Mes lèvres goûtent la boue, les herbes hautes mouillent mes jambes, nous marchons main dans la main. Il n’y a rien de normal.

 

Devant moi, les arbres tordus de vieillesse portent les nuages comme des bonnets. Nous ne nous sommes jamais dit que nous nous aimions. J’aurais fait le dégoûté, je pense. Par convention. L’orgueil, ça plisse le visage avant qu’on réfléchisse. Papa nous a rarement dit des choses comme ça. Des hommes, ça ne s’aime pas. Des frères, ça se tolère. Comme des chats. Peut-être avant de vieillir, tu aurais souri. Même ri, du temps que tu riais.

 

La forêt se mobilise. On y fredonne des airs. Ça siffle. L’hymne des obus. Je me couche dans la verdure de la mousse. Ainsi dissimulé, je lâche ta main. Juste un instant, sois tranquille.

 

Les lianes, l’odeur presque plaisante de la boue, la brume verte où le soleil s’effrite. Tout est englouti, transformé par ma lunette de visée. Les beautés deviennent des obstacles, des dangers pour la survie. Grâce à un zoom de 55 millimètres de diamètre, les plantes les plus près poussent tout à coup en arbres phalliques. Un bosquet peut cacher cinq Vietnamiens et leur maison délabrée.

 

Les troncs au loin se perdent dans une noirceur verte. Chante, la guerre, chante. Parfois, les ombres se bousculent, mais je n’ai pas le temps de viser. Nous jouions souvent aux Cowboys. Si je n’étais pas l’Indien, je pleurais. Je voulais être en pagne. Torse nu. Et te sauter dessus. Te chatouiller, parfois trop. Quatre ans avant que tu arrêtes de rire. Kate venait nous rejoindre parfois. Pantalons et camisole. Elle, elle ne riait déjà plus. Mais ça, nous ne le savions pas. Son sourire savait masquer ses angoisses. Elle avait sept ans de plus. Elle se fatiguait vite de courir partout. Elle t’ébouriffait les cheveux et partait tôt. J’essaie de te dire que j’étais jaloux.

 

Les nuits d’orage. Dans mon lit. Nous avions encore l’odeur de vrais jumeaux. Pas identiques, mais presque. Comme deux oursons auxquels ils ne manquent pas les mêmes boutons.

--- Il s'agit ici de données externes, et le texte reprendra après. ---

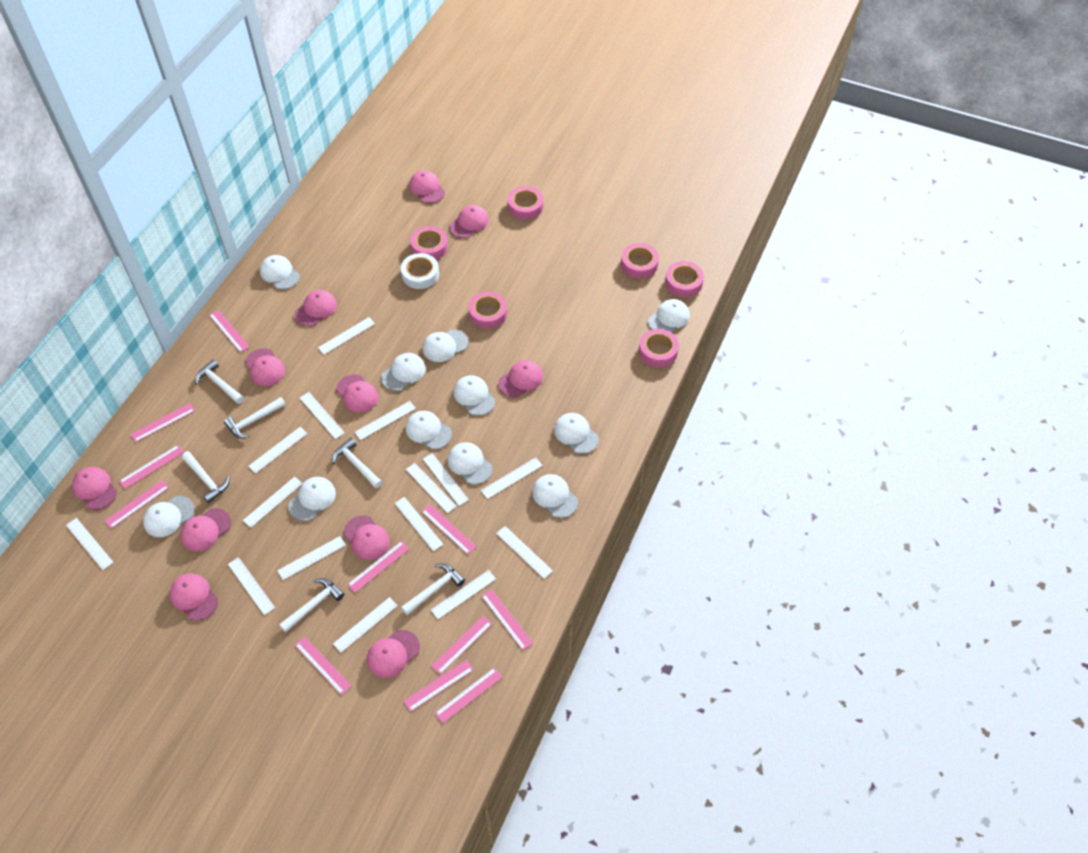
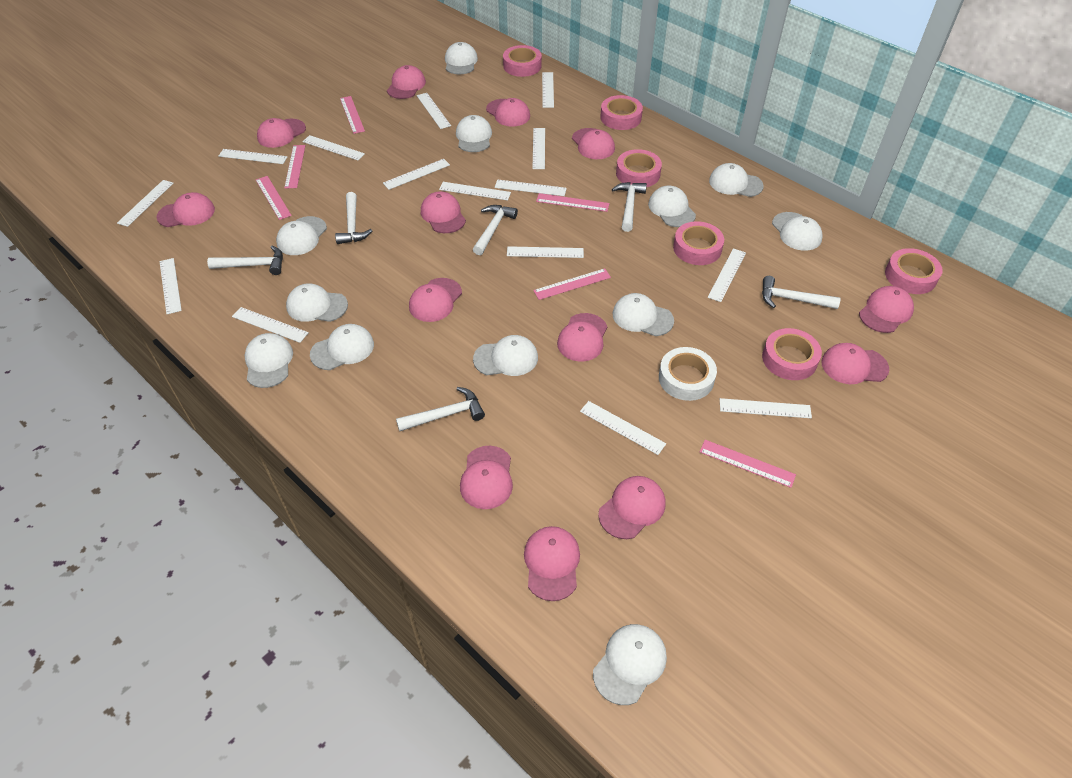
pink cap: [72,467,117,510] [170,573,218,621] [180,508,231,551] [245,348,285,386] [294,290,337,326] [336,374,378,413] [344,516,390,560] [367,630,420,678] [409,170,445,203] [449,205,489,238] [498,360,543,398] = 11 -> [156,192,215,227] [257,118,306,148] [387,65,426,99] [409,278,462,322] [421,191,466,233] [460,446,513,509] [486,98,530,127] [524,526,580,601] [557,313,607,362] [572,128,615,159] [598,476,665,539] [821,343,889,384] [859,286,914,333] = 13
pink ruler: [105,480,169,529] [119,445,184,489] [131,403,195,442] [209,310,250,353] [295,637,351,695] [347,541,410,593] [403,660,474,712] [421,504,477,555] [431,616,492,675] [435,667,502,724] [482,589,533,650] = 11 -> [256,176,292,220] [284,145,305,189] [340,96,365,134] [533,268,611,300] [536,193,610,212] [700,440,796,488] = 6
white cap: [143,496,195,537] [260,255,300,290] [288,477,336,521] [381,353,426,391] [406,411,452,449] [423,329,468,362] [448,442,493,484] [454,375,495,416] [532,474,578,518] [554,413,599,454] [648,299,690,333] = 11 -> [245,333,293,388] [276,216,327,255] [286,283,348,322] [310,324,374,370] [445,42,478,75] [456,115,492,152] [473,335,538,376] [593,624,667,705] [613,293,674,336] [648,186,696,227] [709,163,764,197] [772,212,823,251] = 12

Entre chaque éclat de ciel, je te demandais de jouer aux Cowboys. Pour me réconforter. Me rapprocher aussi. Entre chaque éclair. Ils déchirent le ciel bleu et les bruits terreux. Je te reprends la main, mais ne m’empêche pas de tirer. Je le fais pour toi.

 

Pan! La forêt a relâché quelqu’un. Pas le temps de savoir qui. J’ai tiré. Il est tombé. Suivant. Pan! Recharge. Pan! Battre le rythme des sangs qui s’arrêtent. Pan! Il y a quelque chose de sensuel dans un dernier cri. Pan! Ma lunette s’embue. Je la nettoie de ta main. L’odeur chauffée de mon fusil me dérange.

 

J’aurais presque aimé arrêter de sourire aussi. Pour savoir ce que ça fait. Pour être avec toi. Mais Kate, pantalons et camisole, te gardait pour elle. Quand tu l’as retrouvée noyée dans ses yeux rouges, tu aurais dû revenir. Je t’attendais torse nu. Du plaisir plein les mains. C’est Jim qui t’a recueilli. Et chaque soir, tu rentrais à la maison, ramolli, agressif, empesté de fumées vicieuses… Jusqu’à ce que tu restes dehors. Dehors et de plus en plus loin.

 

Je croyais que tu venais me rejoindre, tout à l’heure. Moi, au moins, je t’ai vu. Ça faisait longtemps. Mais la guerre, en bonne sirène, sait attirer les hommes plus que les frères. Ça brûle la peau, l’odeur d’un jumeau parti en fumée. Plus que le napalm. Mais moins que ton rire.

 

L’œil hors de ma lunette, je tire encore. En bon Indien. Les feuilles se gâtent de boue. Je ne lâcherai plus ta main.